Toute ma vie défile dans ma tête, un kaléidoscope d’images, de sensations, de souvenirs, comme si tout explosait. Je suis terrorisé, dans un état second. J’essaie d’analyser ce qui se passe, je n’y arrive pas, et il y a ces bruits, les coups secs qu’on vous a déjà racontés. « Tac, tac, tac. » Des tirs séparés, comme s’ils essayaient de viser les uns et les autres. Je me prépare à être tué moi aussi.
Un terroriste dit : « On les a tous tués. » Puis : « On tue pas les femmes. » Pourtant, quand ils ont fait irruption dans la salle, j’avais vu qu’Elsa Cayat s’était levée en même temps que tout le monde, et dans un éclair, j’avais vu son corps tomber.
Petit à petit, le silence revient. Je reste immobile. Je me dis qu’ils sont peut-être toujours là. Je ne sais pas combien ils sont. Quand j’entends des détonations lointaines, je comprends qu’il n’y a plus de terroriste dans la salle. Je me lève, et là… C’est épouvantable. C’est un amas de tables renversées, de corps enchevêtrés… Je me rue vers mon bureau pour téléphoner à mon compagnon, je lui dis d’appeler la police. Ensuite, seulement, je fonds en larmes.

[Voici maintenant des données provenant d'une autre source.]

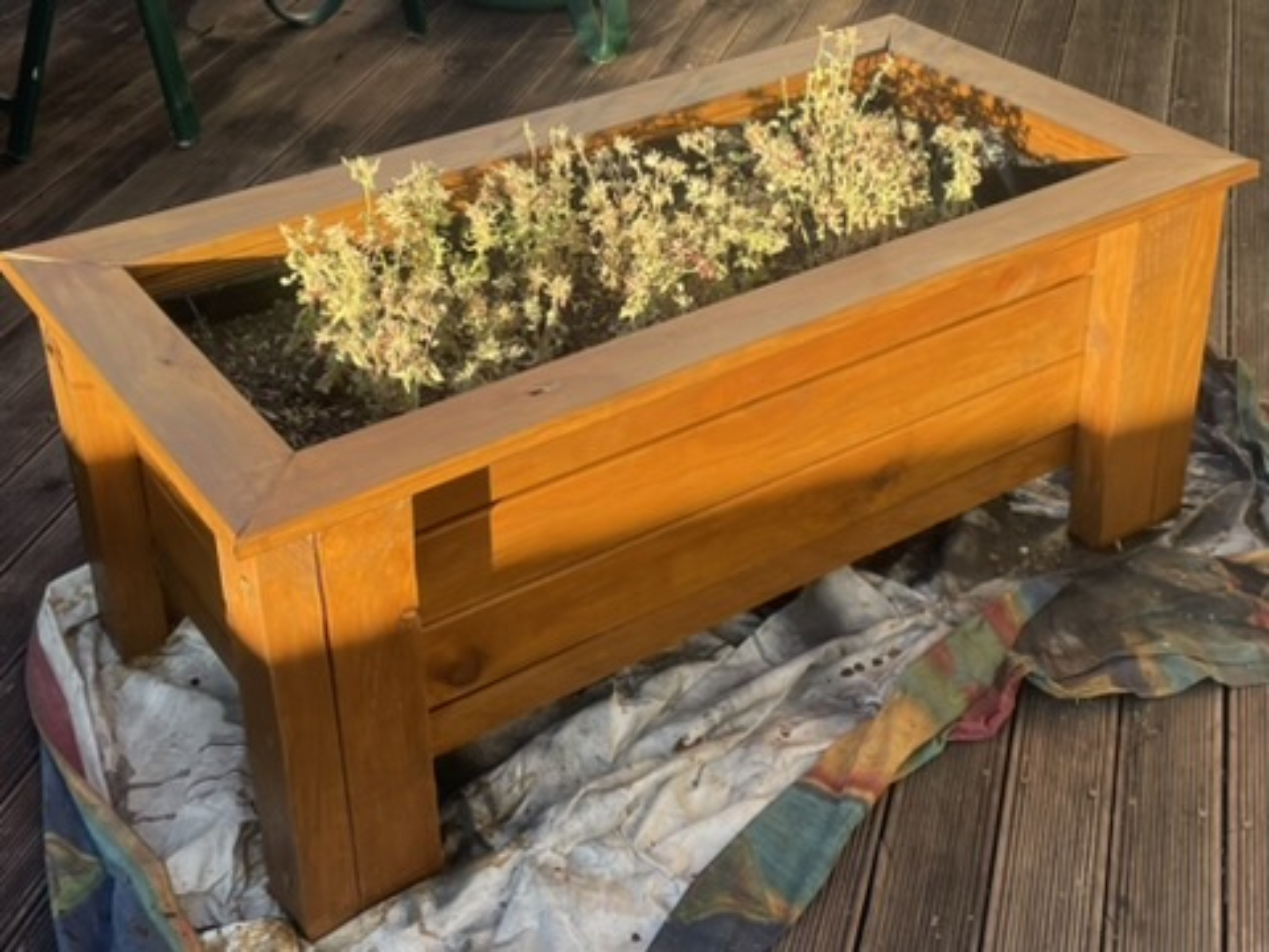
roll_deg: +0.4
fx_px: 953
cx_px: 634
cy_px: 476
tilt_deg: -27.6
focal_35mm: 26
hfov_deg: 67.3
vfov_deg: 53.1
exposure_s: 1/540
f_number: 1.6
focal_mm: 4.2
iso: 32
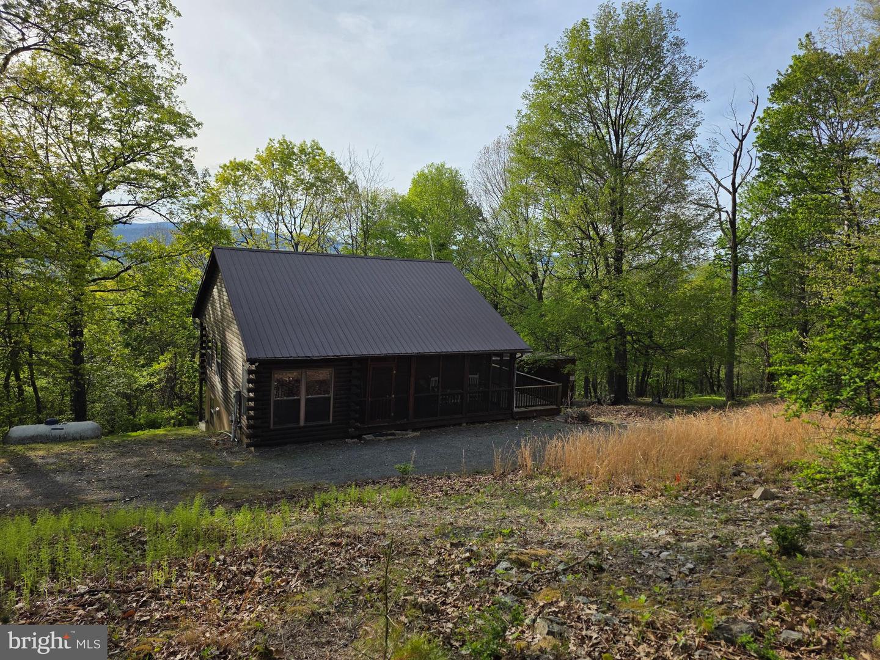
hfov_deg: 73.9
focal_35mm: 23
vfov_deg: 58.9
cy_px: 330
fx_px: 585
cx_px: 440
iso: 80
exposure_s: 1/6809
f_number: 1.7
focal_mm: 6.3
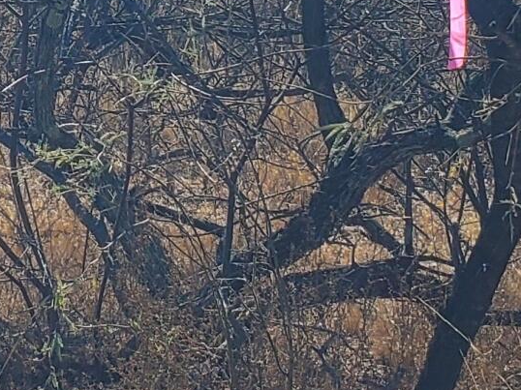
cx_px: -9
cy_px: -226
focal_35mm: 145
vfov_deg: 9.9
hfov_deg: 13.4
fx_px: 2181
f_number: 2.4
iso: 50
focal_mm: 4.3
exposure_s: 1/1946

Luce est là, elle me caresse l’épaule. Je croise ceux qui sont encore vivants. On est tous hébétés, sidérés, comme des zombies, complètement figés, n’ayant plus aucune capacité de réagir. Je vois Simon [Fieschi] qui gît sur son fauteuil, je lui prends la main et je lui parle, je ne sais plus ce que je lui dis. Il n’a pas perdu connaissance. Je crois qu’il a soif, j’essaie de l’aider, mais je culpabilise parce que je ne sais pas quoi faire.
Un policier de la brigade criminelle me demande si je peux l’aider à identifier les corps dans la salle de rédaction. Je vois les corps réunis une dernière fois, tous ensemble, comme une sorte de famille qu’ils avaient été. J’ai mis un nom sur chacun des personnages qui étaient par terre.
En partant, je vois mon téléphone éclaboussé de sang, je décide de ne pas le prendre. Quand je l’ai récupéré quelques semaines plus tard, je me suis rendu compte qu’il n’avait pas du tout été tâché de sang. Mon esprit l’avait recouvert de rouge alors qu’il était noir.